Both physiological and oncogenic gene mutation in B cells is induced by the DNA editing enzyme "AID". Recently, the translocations that AID induces have been mapped genome-wide in mouse B cells using "translocation-capture" deep sequencing (see http://www.ncbi.nlm.nih.gov/pubmed/21962510). Translocation-capture deep sequencing requires a reagent that will efficiently cleave a genome at a single site very efficiently, without cleaving the genome elsewhere.

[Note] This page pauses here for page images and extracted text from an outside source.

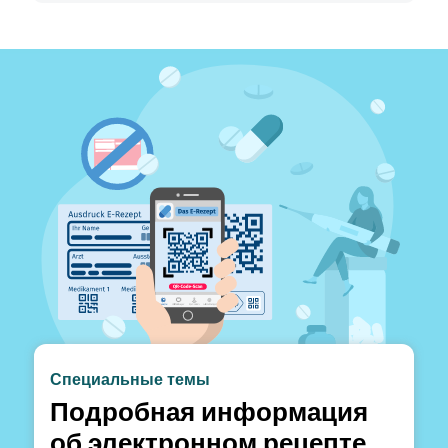
Специальные темы
Подробная информация
об электронном рецепте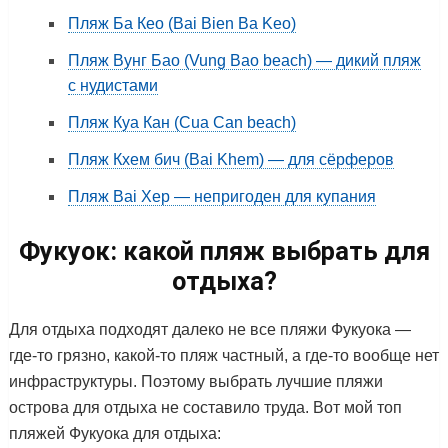
Пляж Ба Кео (Bai Bien Ba Keo)
Пляж Вунг Бао (Vung Bao beach) — дикий пляж
с нудистами
Пляж Куа Кан (Cua Can beach)
Пляж Кхем бич (Bai Khem) — для сёрферов
Пляж Bai Xep — непригоден для купания
Фукуок: какой пляж выбрать для
отдыха?
Для отдыха подходят далеко не все пляжи Фукуока —
где-то грязно, какой-то пляж частный, а где-то вообще нет
инфраструктуры. Поэтому выбрать лучшие пляжи
острова для отдыха не составило труда. Вот мой топ
пляжей Фукуока для отдыха:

This project will develop such a reagent for use in healthy human B cells, setting up the potential to map human AID-induced translocations genome-wide.
The project will involve the construction of novel retroviral vectors, transduction of human B cell lines with these vectors, FACS analysis and cell sorting, and high-throughput DNA sequencing.